The goal of converting “The Etude” magazine to Flipbook format was to make the text searchable by commercial search engines without losing the fundamental character of the printed matter.

I’ve given it a couple of weeks. Searchability appears to have been accomplished, but with a lot of caveats.

Unlike the flat HTML pages of etudemagazine.com, which were carefully edited from the original OCR, the text being barfed up to the searchies by FlexPaper is akin to the kind of gobbledygook produced by many other scan-to-text web products.

The ABBYY Finereader software used to scan and convert “The Etude” to text is head and shoulders superior to whatever OCR engine FlexPaper uses.

A bigger problem is that searchies are indexing non-existent pages.

A real page URL from the June, 1899, issue looks like this:

http://etudemagazine.com/1899/06/index.php?page=5

That pages is indexed, but for some reason the searchies are also gobbling up pages with no content, looking for page numbers well beyond the content of the magazine.

Thousand of URLs like this do nothing to improve “The Etude”‘s SEO:

http://etudemagazine.com/1899/06/index.php?page=519

So far I find no way to prevent this, but I look forward to a reply from FlexPaper’s tech support.

FlexPaper has not worked exactly as advertised. FlexPaper is “Open Source”, but the “supported” product is expensive compared to comparable commercial offerings. I must convert to HTML4, not the more desirable HTML5, because of conversion errors that no one at FlexPaper can explain.

This is technology’s rubicon: When human beings responsible for a software have no idea why it does not work. The Internet will end like this.

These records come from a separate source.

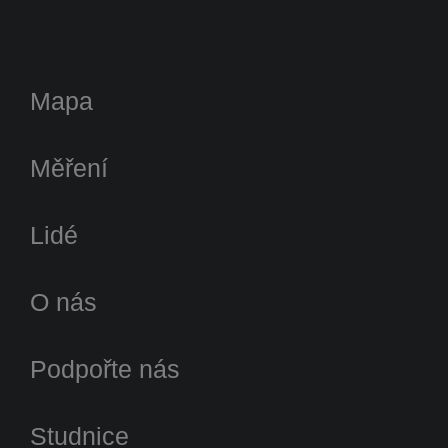
Mapa
Měření
Lidé
O nás
Podpořte nás
Studnice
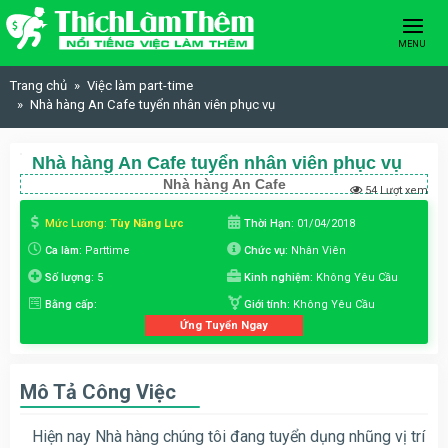
Skip to content
MENU
Trang chủ
Việc làm part-time
Nhà hàng An Cafe tuyển nhân viên phục vụ
Nhà hàng An Cafe tuyển nhân viên phục vụ
Nhà hàng An Cafe
54 Lượt xem
Mức Lương:
Tùy Năng Lực
Thời Hạn:
01/04/2018
Ca làm:
Parttime
Chức vụ:
Nhân Viên
Số lượng:
5
Kinh nghiệm:
Không Yêu Cầu
Bằng cấp:
Giới tính:
Không Yêu Cầu
Ứng Tuyển Ngay
Mô Tả Công Việc
Hiện nay Nhà hàng chúng tôi đang tuyển dụng nhũng vị trí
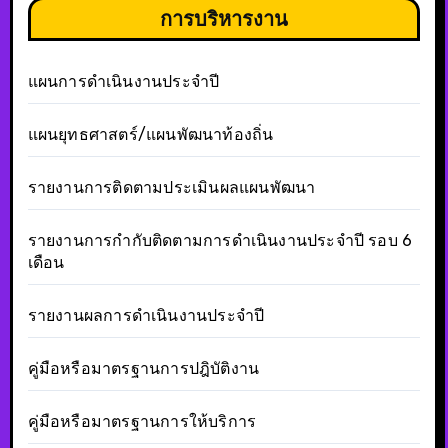
การบริหารงาน
แผนการดำเนินงานประจำปี
แผนยุทธศาสตร์/แผนพัฒนาท้องถิ่น
รายงานการติดตามประเมินผลแผนพัฒนา
รายงานการกำกับติดตามการดำเนินงานประจำปี รอบ 6
เดือน
รายงานผลการดำเนินงานประจำปี
คู่มือหรือมาตรฐานการปฎิบัติงาน
คู่มือหรือมาตรฐานการให้บริการ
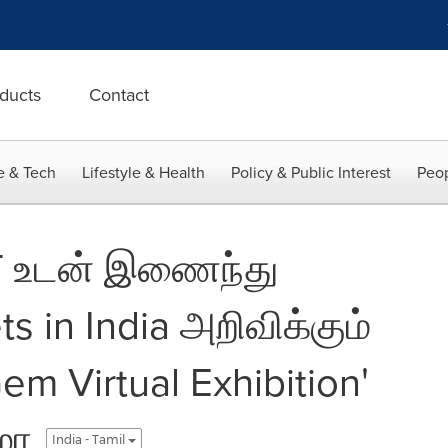
ducts
Contact
e & Tech
Lifestyle & Health
Policy & Public Interest
Peop
T உடன் இணைந்து
s in India அறிவிக்கும்
em Virtual Exhibition'
ழா
India - Tamil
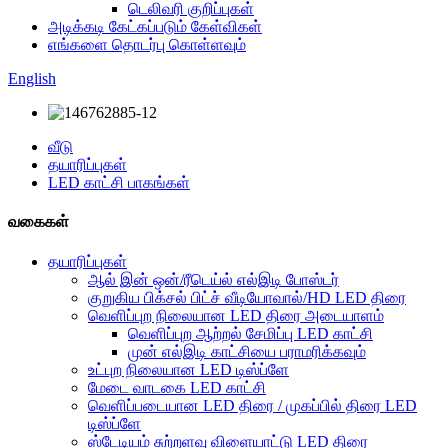
டெலிவரி குறிப்புகள்
அடிக்கடி கேட்கப்படும் கேள்விகள்
எங்களை தொடர்பு கொள்ளவும்
English
வீடு
தயாரிப்புகள்
LED காட்சி பாகங்கள்
வகைகள்
தயாரிப்புகள்
ஆல் இன் ஒன்/ரீடெய்ல் எல்இடி போஸ்டர்
குறுகிய பிக்சல் பிட்ச் வீடியோவால்/HD LED திரை
வெளிப்புற நிலையான LED திரை அடையாளம்
வெளிப்புற ஆற்றல் சேமிப்பு LED காட்சி
முன் எல்இடி காட்சியை பராமரிக்கவும்
உட்புற நிலையான LED டிஸ்ப்ளே
மேடை வாடகை LED காட்சி
வெளிப்படையான LED திரை / முகப்பில் திரை LED
டிஸ்ப்ளே
ஸ்டேடியம் சுற்றளவு விளையாட்டு LED திரை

Add that to the long list of this planet’s software mysteries. HTML4 is probably just fine for getting the content indexed, but I wish support for a usable way to edit the OCRed text was available.

UPDATE: June 3, 2014. I contacted FlexPaper about the search engine bug, in which searchies are gobbling up hundreds, even thousands of pages with the SEO-hostile quality of zero content save for PHP error messages. The response came a few days later. I’m told that a new version will be released soon to address this problem that I reported. I guess I won’t do any more conversions from PDF to Flipbook until the new release.